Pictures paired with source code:
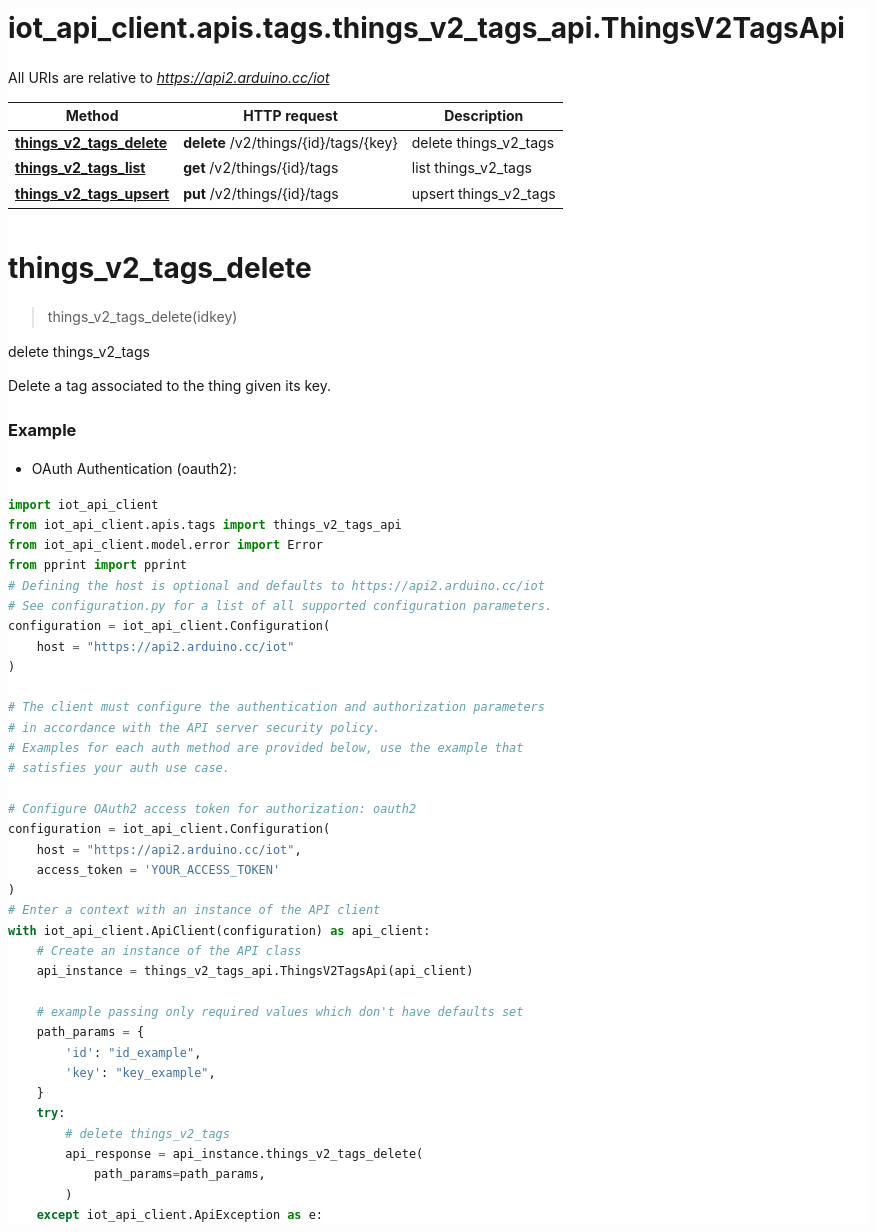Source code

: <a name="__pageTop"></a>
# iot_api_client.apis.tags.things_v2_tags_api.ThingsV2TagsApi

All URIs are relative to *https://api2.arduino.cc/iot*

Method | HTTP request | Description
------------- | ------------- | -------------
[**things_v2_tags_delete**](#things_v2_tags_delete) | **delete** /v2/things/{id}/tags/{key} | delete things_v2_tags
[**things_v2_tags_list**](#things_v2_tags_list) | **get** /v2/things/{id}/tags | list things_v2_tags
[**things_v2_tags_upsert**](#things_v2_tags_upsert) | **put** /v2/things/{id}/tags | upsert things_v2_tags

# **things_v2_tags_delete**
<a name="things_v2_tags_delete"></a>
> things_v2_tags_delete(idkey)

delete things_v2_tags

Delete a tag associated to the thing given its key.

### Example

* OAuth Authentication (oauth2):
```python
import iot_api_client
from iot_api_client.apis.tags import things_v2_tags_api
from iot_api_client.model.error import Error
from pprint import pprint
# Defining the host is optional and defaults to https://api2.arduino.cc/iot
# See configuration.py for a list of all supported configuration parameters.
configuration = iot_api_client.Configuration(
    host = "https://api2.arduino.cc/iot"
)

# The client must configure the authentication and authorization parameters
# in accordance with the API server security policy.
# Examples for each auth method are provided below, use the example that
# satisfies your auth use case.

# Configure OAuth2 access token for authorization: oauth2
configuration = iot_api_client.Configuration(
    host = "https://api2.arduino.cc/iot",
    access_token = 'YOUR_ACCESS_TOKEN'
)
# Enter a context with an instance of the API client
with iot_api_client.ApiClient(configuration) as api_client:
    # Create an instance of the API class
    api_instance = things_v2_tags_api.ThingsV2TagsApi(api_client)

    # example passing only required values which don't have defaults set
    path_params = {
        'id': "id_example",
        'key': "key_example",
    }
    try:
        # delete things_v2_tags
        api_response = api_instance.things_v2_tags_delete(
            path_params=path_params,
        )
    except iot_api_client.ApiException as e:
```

- What you need to do: When the string "name" appears in a line of the records above, that line is to be copied.

- Worked solution:
: <a name="__pageTop"></a>
<a name="things_v2_tags_delete"></a>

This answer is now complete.